The Strategic Significance for the Banking Sector

Why does all this matter so much? The answer is straightforward: crypto is no longer a niche experiment but an integral part of financial infrastructure. Digital assets and blockchain technology represent new forms of capital, frictionless payment rails, programmable assets, and even novel lending mechanisms. If traditional banks fail to bridge into this digital domain efficiently, they risk obsolescence in a world rapidly moving toward decentralized finance models.

Additionally, customer demand is propelling banks to adapt. Retail and institutional clients alike are demanding access to crypto investment, custody, and payment solutions directly through their trusted banking partners. Regulatory hurdles that block this natural transition effectively push customers towards less regulated, higher-risk venues — a scenario that ultimately undermines the goals of financial stability and consumer protection.

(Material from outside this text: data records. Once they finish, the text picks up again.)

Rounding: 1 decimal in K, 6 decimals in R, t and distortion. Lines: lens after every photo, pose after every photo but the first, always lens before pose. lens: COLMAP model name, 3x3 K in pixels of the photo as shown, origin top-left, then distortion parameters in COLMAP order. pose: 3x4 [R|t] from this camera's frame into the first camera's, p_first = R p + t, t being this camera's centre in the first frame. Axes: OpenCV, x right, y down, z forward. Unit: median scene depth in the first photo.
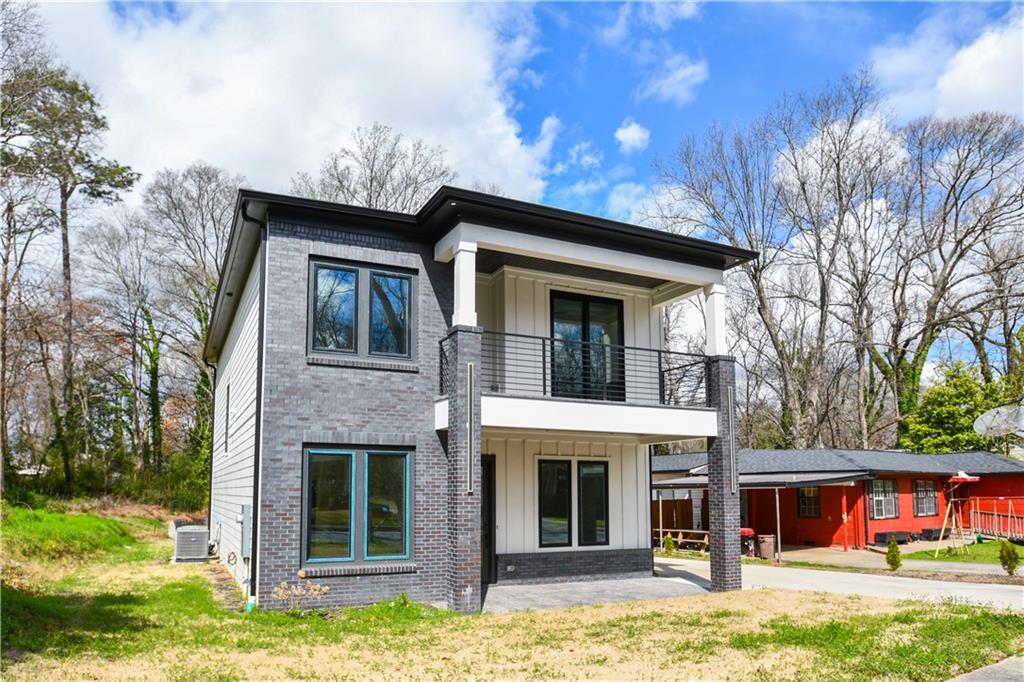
lens RADIAL K [[673.5, 0, 510.4], [0, 673.5, 351.3], [0, 0, 1]] dist [-0.041338, -0.000725]
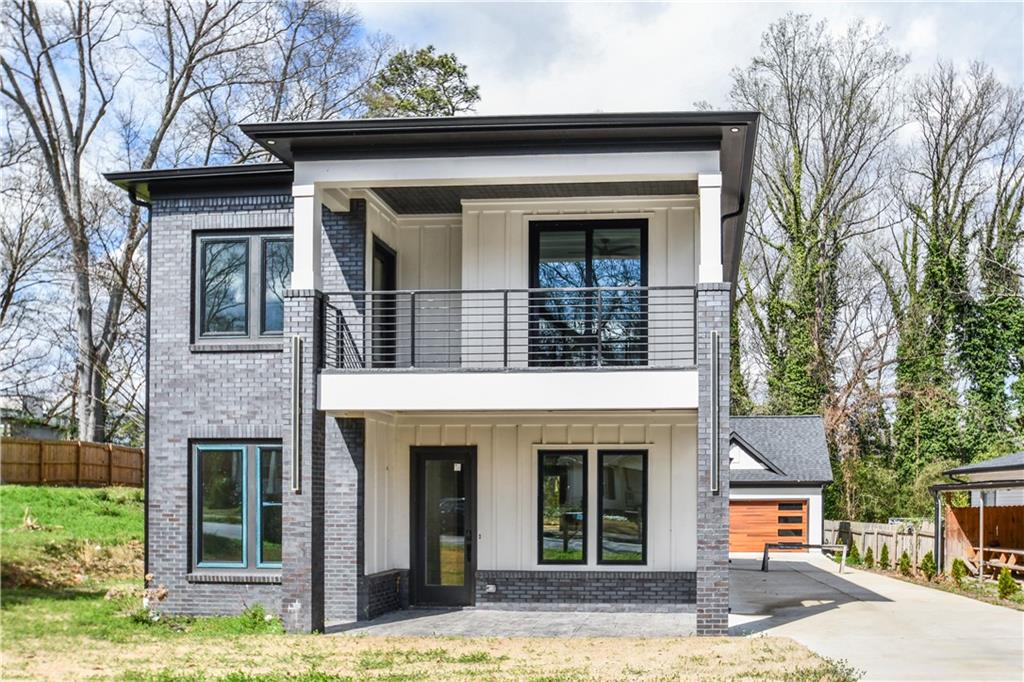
lens RADIAL K [[851.4, 0, 512.1], [0, 851.4, 404.2], [0, 0, 1]] dist [-0.049504, -0.012512]
pose [[0.870380, -0.051643, -0.489665, 0.583323], [0.099883, 0.992326, 0.072885, 0.044599], [0.482144, -0.112347, 0.868859, 0.192619]]
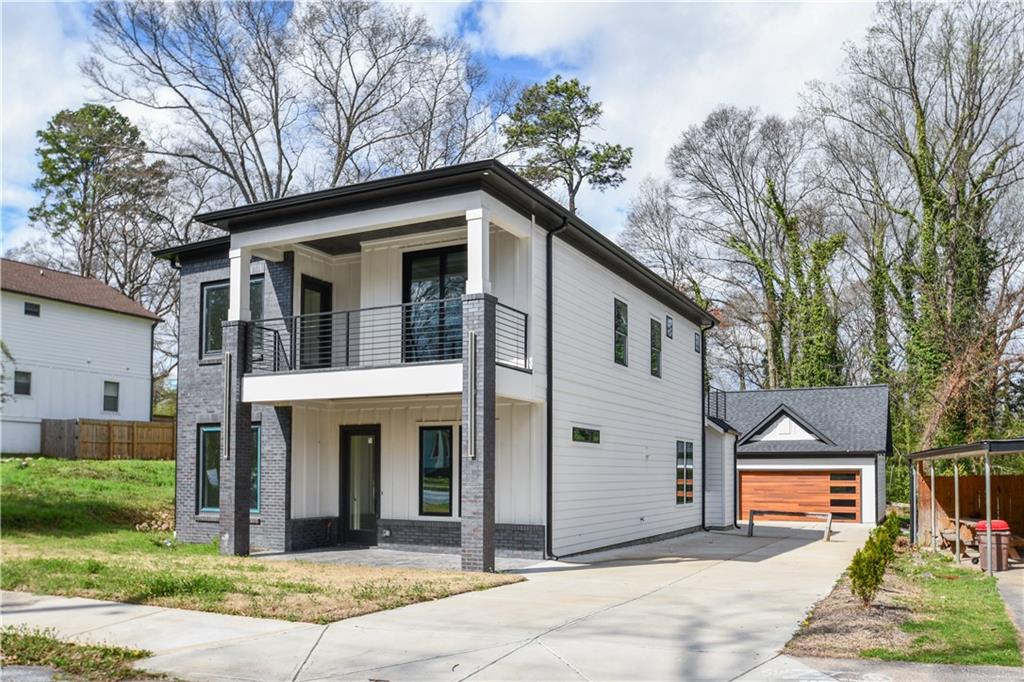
lens RADIAL K [[823.7, 0, 512.0], [0, 823.7, 341.0], [0, 0, 1]] dist [-0.024861, -0.001192]
pose [[0.600999, -0.123394, -0.789667, 1.293208], [0.160604, 0.986503, -0.031920, 0.116324], [0.782948, -0.107640, 0.612704, 0.455795]]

A Look Ahead: What to Expect Next?

The dialogue between regulators and industry bodies is advancing, with signs of increasing receptiveness from global financial watchdogs. Government agencies are under pressure to balance innovation with protection. We anticipate regulatory frameworks that will:

  • Introduce tiered regulatory approaches that differentiate between high-risk and low-risk crypto activities.
  • Encourage banks to build compliant, transparent crypto service capabilities through clearer guidance and reduced regulatory ambiguity.
  • Promote cross-border cooperation to standardize crypto regulation, avoiding fragmented compliance landscapes that hamper global banking operations.

Ultimately, we are witnessing the early stages of an essential regulatory evolution — aligning regulatory rigor with innovation agility. Those financial actors who embrace these changes proactively will likely emerge as leaders in the next wave of finance.

“Crypto is not just ‘digital money.’ It’s a transformational force for finance as we know it. Rigidity in regulation will only delay progress—not prevent it.”

Final Thoughts

The call from finance industry bodies for recalibrated crypto rules reflects a profound and necessary shift in how we approach regulation in a digital age. Banks are not just passive entities anymore; they are becoming active architects of the new financial ecosystem that integrates fiat and crypto seamlessly. Smart regulation should empower that architecture — enabling innovation while managing risk with surgical precision.

As someone deeply embedded in financial markets, I see this not only as a regulatory challenge but an extraordinary opportunity. The institutions that adapt first won’t just survive — they’ll redefine finance for generations to come.